I could go on & on, but you get the point. Now let's look at another example.
9/ Example two: Someone else might focus their capital on residential real estate (in this case multifamily).

Their strategy is much higher risk as they are interested in earning a meaningful return with their projects.

They opt for an opportunistic strategy.
10/ This basically means they will be developing land into a residential building or completely rehabbing or even demolishing an old building & building a new one.

There are all kinds of additional risks associated with this strategy, on top of the micro & macro conditions.
11/ Because there is some solid construction work going on here, clearly there are no tenants & therefore no income. The overall return potential comes from capital gains at the exit, not from the income.

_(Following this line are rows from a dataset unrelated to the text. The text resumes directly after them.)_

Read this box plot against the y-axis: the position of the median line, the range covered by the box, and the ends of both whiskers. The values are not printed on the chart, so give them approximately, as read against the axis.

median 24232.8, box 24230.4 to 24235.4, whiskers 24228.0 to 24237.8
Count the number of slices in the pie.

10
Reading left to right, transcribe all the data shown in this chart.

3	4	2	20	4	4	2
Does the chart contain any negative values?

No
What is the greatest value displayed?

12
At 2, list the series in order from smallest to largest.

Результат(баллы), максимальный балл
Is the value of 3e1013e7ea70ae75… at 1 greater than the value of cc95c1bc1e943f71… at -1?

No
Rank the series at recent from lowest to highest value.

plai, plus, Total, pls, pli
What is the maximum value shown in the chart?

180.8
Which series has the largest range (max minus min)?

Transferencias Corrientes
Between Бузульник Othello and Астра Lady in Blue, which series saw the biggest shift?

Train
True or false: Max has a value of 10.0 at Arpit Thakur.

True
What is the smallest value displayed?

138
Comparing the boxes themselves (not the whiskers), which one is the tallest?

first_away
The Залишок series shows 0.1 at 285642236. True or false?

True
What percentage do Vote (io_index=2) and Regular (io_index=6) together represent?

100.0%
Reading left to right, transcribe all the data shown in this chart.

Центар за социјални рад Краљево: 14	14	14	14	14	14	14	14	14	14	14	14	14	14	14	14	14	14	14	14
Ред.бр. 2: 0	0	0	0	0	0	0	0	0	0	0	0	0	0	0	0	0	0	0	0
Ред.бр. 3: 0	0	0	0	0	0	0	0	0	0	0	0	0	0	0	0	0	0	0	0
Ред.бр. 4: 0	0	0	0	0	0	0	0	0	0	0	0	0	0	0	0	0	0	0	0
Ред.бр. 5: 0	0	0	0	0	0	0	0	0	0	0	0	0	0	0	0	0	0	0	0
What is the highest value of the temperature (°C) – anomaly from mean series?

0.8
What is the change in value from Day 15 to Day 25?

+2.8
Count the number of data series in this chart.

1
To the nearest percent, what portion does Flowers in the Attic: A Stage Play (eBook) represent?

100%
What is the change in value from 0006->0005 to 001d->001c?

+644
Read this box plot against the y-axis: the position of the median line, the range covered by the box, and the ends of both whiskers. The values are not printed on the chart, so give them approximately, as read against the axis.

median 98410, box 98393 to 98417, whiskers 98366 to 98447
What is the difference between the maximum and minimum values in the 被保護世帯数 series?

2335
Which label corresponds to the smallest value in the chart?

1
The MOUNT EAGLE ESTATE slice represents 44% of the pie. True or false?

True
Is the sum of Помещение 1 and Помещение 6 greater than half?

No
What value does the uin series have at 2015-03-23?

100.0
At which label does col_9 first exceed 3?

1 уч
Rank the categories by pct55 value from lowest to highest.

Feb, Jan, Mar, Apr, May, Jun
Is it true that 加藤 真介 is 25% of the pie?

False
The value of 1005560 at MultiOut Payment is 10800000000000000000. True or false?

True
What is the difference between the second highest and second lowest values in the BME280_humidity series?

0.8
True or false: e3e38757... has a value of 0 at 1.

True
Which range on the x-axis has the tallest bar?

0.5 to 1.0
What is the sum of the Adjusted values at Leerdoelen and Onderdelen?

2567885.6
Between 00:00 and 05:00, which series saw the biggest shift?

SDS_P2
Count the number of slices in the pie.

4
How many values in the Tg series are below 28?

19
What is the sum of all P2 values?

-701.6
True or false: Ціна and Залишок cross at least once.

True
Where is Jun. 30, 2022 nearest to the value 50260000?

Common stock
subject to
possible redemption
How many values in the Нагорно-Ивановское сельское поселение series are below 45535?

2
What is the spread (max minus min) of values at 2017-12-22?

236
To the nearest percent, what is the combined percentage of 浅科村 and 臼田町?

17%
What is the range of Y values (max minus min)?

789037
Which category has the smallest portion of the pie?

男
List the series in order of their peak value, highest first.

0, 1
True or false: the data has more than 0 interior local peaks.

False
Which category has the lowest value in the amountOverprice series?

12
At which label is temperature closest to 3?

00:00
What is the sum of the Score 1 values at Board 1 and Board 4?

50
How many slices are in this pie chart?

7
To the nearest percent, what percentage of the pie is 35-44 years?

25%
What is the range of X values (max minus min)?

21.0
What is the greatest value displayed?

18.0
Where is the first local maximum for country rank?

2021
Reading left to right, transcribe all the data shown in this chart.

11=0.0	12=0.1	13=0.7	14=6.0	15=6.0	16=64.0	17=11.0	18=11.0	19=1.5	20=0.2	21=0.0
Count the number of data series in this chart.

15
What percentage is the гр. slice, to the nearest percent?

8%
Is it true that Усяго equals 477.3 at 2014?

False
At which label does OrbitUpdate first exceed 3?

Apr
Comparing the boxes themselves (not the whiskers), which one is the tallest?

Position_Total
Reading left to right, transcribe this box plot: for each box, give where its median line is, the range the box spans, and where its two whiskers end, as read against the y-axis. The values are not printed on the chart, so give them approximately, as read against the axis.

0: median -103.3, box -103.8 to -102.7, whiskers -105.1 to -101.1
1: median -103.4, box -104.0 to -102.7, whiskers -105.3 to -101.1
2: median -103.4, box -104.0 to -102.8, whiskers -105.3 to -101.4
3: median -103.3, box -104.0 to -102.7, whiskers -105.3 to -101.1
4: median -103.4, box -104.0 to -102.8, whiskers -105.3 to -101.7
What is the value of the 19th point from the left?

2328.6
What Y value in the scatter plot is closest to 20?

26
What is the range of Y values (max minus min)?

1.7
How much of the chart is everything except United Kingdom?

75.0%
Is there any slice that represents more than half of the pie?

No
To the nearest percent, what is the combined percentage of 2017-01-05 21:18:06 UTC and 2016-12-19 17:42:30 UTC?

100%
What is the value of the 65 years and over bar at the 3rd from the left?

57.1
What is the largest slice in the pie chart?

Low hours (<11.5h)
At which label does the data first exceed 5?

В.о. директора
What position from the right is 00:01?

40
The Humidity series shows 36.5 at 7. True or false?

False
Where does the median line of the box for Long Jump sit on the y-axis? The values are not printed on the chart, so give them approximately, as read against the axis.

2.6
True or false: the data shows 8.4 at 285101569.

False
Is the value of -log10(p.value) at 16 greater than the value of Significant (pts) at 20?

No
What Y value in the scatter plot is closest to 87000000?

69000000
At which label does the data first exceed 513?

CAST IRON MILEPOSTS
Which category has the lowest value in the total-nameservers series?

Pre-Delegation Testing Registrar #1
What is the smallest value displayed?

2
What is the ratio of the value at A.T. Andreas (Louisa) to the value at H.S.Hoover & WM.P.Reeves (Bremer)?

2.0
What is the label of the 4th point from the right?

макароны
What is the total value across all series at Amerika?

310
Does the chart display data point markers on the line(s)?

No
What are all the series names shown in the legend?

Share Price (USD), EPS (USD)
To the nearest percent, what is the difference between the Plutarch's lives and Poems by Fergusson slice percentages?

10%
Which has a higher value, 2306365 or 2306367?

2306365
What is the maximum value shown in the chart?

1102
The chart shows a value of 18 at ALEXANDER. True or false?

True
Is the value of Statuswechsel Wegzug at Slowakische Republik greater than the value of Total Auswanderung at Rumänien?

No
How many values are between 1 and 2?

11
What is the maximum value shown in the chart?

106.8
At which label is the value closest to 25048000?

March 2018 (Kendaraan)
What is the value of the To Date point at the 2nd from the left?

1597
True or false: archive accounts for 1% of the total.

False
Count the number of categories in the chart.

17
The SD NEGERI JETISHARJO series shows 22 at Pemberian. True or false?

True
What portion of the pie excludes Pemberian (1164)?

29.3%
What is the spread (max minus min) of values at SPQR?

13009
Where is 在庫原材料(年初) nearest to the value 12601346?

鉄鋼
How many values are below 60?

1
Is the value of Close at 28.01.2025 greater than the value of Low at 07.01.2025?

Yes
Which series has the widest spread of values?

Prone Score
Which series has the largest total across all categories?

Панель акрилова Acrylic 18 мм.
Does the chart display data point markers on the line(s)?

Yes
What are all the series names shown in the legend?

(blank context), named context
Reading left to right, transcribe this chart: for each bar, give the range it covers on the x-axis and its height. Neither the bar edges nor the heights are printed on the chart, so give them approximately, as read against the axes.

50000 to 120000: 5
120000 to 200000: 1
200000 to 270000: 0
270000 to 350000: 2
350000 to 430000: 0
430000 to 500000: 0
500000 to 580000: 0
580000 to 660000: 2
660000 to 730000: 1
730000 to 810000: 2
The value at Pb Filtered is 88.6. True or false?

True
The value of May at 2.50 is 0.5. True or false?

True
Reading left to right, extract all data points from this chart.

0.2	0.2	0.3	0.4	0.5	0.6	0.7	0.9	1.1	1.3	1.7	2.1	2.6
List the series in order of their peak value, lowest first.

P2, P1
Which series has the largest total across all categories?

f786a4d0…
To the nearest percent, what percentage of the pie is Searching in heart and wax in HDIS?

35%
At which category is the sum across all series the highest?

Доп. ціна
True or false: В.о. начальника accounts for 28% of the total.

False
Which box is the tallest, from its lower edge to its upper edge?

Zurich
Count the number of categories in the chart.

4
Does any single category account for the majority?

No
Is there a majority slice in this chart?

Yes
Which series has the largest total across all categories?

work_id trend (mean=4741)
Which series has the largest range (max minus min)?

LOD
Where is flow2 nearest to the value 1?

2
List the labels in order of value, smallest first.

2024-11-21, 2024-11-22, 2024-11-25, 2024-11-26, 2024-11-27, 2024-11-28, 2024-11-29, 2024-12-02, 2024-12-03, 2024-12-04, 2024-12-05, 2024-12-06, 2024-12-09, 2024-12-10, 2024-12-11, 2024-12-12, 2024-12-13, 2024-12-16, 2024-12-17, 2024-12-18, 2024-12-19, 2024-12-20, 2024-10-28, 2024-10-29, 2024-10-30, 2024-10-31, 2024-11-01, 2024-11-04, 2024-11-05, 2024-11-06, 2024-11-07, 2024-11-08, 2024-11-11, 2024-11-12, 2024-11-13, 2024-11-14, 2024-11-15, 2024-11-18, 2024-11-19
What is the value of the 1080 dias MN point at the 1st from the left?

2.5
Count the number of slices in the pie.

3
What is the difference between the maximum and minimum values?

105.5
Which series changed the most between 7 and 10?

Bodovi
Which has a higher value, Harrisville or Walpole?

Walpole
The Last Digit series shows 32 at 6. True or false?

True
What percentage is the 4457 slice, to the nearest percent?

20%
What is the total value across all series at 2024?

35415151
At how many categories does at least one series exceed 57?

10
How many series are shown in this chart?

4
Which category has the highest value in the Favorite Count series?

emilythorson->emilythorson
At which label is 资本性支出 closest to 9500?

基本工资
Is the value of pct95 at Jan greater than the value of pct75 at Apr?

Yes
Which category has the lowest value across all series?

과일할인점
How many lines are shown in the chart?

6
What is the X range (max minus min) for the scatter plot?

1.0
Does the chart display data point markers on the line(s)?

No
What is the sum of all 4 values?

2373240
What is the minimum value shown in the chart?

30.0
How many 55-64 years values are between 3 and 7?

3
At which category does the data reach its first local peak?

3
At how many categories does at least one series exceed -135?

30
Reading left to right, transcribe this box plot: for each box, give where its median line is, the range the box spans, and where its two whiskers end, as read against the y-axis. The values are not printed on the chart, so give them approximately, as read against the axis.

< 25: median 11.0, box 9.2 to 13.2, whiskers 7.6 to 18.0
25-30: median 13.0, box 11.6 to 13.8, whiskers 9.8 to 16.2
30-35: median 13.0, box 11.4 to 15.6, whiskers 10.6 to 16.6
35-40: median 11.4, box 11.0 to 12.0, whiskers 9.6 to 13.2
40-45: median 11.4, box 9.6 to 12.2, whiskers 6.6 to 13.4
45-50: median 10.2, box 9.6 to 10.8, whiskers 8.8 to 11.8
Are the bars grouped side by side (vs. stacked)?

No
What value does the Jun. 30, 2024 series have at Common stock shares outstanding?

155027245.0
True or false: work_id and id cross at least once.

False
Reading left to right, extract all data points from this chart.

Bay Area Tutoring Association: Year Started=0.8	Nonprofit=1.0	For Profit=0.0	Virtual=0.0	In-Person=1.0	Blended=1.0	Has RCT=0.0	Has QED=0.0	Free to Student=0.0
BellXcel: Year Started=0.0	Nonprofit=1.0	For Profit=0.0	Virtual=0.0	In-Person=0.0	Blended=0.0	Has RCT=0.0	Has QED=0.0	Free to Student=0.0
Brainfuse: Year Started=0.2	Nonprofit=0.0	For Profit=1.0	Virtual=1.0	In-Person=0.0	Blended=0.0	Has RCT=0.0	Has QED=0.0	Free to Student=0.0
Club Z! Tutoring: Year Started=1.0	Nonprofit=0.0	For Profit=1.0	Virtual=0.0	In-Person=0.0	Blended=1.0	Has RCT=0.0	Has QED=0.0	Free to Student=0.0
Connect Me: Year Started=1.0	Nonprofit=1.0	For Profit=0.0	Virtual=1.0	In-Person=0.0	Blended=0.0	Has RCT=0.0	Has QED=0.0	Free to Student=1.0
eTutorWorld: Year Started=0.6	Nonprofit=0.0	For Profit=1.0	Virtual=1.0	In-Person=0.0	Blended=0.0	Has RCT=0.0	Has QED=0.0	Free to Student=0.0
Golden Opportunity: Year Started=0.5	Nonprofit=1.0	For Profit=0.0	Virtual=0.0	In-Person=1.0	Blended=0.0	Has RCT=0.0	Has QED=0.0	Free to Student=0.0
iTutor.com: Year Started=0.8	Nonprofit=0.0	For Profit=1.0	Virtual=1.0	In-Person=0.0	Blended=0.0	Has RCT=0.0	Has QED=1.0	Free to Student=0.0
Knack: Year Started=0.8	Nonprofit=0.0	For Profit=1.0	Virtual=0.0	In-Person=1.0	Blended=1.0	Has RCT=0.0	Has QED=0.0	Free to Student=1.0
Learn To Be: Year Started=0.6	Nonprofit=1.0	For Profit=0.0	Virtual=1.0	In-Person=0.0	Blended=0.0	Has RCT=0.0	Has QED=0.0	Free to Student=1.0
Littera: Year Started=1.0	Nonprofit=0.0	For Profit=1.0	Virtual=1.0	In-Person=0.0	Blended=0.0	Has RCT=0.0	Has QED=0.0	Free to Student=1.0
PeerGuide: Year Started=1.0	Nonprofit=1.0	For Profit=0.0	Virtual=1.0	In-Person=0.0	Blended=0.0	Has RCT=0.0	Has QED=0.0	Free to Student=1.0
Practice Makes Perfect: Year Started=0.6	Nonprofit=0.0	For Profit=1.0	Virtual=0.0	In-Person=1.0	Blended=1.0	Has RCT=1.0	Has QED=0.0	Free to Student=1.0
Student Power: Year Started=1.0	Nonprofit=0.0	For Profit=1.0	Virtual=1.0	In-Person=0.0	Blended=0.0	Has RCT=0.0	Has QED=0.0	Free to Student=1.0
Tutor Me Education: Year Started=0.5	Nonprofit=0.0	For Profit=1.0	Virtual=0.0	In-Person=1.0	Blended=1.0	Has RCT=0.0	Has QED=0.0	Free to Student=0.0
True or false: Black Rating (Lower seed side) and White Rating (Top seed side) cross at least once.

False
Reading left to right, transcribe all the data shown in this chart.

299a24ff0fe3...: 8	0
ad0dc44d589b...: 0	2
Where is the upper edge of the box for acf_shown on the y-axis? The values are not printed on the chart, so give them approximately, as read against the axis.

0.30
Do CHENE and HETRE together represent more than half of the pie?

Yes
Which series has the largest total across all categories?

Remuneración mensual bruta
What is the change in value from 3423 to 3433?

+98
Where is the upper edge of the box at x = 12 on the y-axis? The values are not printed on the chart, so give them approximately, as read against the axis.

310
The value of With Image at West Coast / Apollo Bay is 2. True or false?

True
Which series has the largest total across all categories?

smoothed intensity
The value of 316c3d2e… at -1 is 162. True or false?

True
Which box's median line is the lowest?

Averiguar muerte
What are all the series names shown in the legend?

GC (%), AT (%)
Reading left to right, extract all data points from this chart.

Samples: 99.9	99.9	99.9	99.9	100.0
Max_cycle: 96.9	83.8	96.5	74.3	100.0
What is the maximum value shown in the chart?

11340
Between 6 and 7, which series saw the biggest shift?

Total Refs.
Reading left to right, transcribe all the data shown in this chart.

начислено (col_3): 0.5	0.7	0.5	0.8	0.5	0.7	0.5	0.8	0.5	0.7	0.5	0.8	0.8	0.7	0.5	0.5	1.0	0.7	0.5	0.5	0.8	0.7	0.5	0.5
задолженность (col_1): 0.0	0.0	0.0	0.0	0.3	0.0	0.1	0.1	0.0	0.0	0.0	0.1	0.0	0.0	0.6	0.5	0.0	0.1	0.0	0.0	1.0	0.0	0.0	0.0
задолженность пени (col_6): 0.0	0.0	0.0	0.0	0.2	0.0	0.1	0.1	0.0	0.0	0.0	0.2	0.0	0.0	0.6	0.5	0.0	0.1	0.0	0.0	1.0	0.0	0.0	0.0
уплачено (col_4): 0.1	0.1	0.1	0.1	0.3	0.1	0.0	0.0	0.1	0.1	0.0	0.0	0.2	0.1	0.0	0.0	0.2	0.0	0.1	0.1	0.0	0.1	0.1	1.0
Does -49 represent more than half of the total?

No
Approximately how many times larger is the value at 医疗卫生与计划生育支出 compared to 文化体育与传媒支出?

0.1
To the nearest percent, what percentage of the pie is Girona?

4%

There is also an additional possibility that the market appreciates, too.
12/ Please consider this 2nd point a little further. Unlike the stock market, real estate can appreciate in two ways.

Either through natural market forces where supply & demand might be out of balance; or secondly through forced appreciation by improving an existing property.
13/ The majority of the time CAP rates will not concern you here. It will be more about the GDV (gross development value), the LTV leveraged used, the cost of construction per m2/sqft and many other elements.

Developers usually hold common equity exposure, which means they...
14/ ...have the highest risk, but also the highest return. It is common for a solid developer, with a constant track record to be able to make around 20% to 30% IRR (meaning annualized internal rate of return) over 2-4 years of the project length.

That basically means a double!
15/ You could partner up with the developer on the equity side, but you also have an option to invest in any of the other capital stack positions. These might be:

• senior debt
• mezzanine debt
• preferred equity
16/ Each of them have their advantages & disadvantages. They all have various risk & return differences, suiting investors with all kinds of risk appetite.

Each of the exposures also outperforms during one part of the investment cycle and underperform during the other.
17/ In summary, think about real estate from three different angles — type, strategy & exposure — as you create your strategy and attack different parts of the business cycle for maximum return with minimal risk.

Assuming we are in the late stages of the investment cycle, the...
18/ ...question I might get asked next is: what am I focusing on right now?

Type: residential, hospitality (we have both right now)

Strategy: core plus, value add & opportunistic (we have all 3 right now)

Exposure: senior debt, mezzanine debt & equity (all 3 in play right now)
19/ Final word of caution:

The equity deal I purchased for an incredible discount in the best location possible (most expensive street in downtown). Even if the property prices fall 20% or so, I'll break even. I have an ability to do a value add, forcing the price higher.
20/ If that wasn't the case (meaningful margin of safety, purchased way below market value) I would not be doing equity deals right now. Especially opportunistic deals.

The main focus should be core & core plus, cash-flowing properties, with low LTV & senior debt exposure only!